Why Bitcoin Could Outperform Stocks Over the Next 5 Years


  • Bitcoin is getting harder to produce over time, and more buyers are buying it.

  • Public companies face indebtedness, inflation, and high valuations as obstacles.

  • Stocks will probably still be good investments, but Bitcoin might be better.

  • 10 stocks we like better than Bitcoin ›

They say absence makes the heart grow fonder, but in markets, scarcity often makes prices grow faster. Investors balking at stretched stock valuations, macroeconomic turmoil, and governments drowning in IOUs have a challenging task ahead: Find an alternative store of value that can still compound wealth.

Enter Bitcoin (CRYPTO: BTC), an asset that offers a respite from inflation, and, thanks to a hearty amount of institutional capital flowing in every week, no longer sits at the fringe. If its fundamentals and adoption trajectory hold, the next five years could tilt decisively in its favor, making holders a lot richer along the way.

Bitcoin’s protocol hard-codes a lifetime limit of 21 million coins. That’s the foundation for its stability against fiat currencies like the dollar, and it’s also one of the main factors that could drive it to outperform against stocks.

Roughly 19.8 million Bitcoins already exist, and April 2024’s halving chopped its supply to approximately 478 coins mined per day. That shrinking trickle of supply contrasts sharply with the macroeconomic backdrop, in which global debt climbed to $324 trillion in the first quarter of 2025, a $7.5 trillion jump in three months.

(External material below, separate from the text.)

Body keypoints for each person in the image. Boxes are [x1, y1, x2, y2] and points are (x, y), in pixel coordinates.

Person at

The Bitcoin logo floats in a cyberspace background embossed with circuit board prints.
Image source: Getty Images.

The repayment of the interest generated by that debt could be a significant drag on growth across many companies and industries, as it’ll reduce the capital they can sock away for the purpose of reinvestment as well as for dividends and share repurchases. And that’s before even taking into account the detrimental impact of issues like inflation, which may be rearing its head yet again as a result of the Trump administration’s global trade war and tariff policies.

Despite facing this uncertainty and the debt overhang, stocks have rarely been pricier. The S&P 500‘s price-to-earnings (P/E) multiple hit 28.7 in early June, well above its five-year average, and implying slimmer future returns unless earnings surprise to the upside.

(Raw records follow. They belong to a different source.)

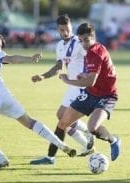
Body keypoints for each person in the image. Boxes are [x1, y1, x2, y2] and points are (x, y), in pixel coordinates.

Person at [0, 32, 77, 168]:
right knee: (29, 122)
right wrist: (30, 58)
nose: (1, 47)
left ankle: (1, 158)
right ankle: (61, 144)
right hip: (5, 95)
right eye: (0, 44)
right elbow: (12, 59)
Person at [30, 15, 94, 165]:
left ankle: (51, 157)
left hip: (81, 86)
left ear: (71, 26)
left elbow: (92, 56)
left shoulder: (79, 42)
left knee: (64, 119)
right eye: (62, 30)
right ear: (58, 30)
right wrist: (43, 76)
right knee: (61, 116)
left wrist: (89, 76)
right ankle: (87, 144)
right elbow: (58, 67)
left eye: (67, 29)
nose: (65, 32)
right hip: (71, 85)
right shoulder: (59, 46)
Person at [58, 22, 121, 162]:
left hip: (107, 95)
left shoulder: (96, 52)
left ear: (93, 37)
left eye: (86, 40)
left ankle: (114, 140)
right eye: (80, 41)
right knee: (63, 122)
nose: (83, 44)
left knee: (92, 127)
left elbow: (90, 81)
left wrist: (68, 80)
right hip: (91, 93)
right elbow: (92, 77)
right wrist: (84, 74)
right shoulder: (89, 51)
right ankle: (84, 145)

Valuation is not destiny. There are often many reasons why individual stocks are valued richly, most commonly that their fundamentals or business model are so favorable that they can reasonably be expected to outperform the typical business. But when the entire market is looking a bit pricey, that narrative becomes harder to believe, as it implies that everything is going to grow at a moderate to fast clip.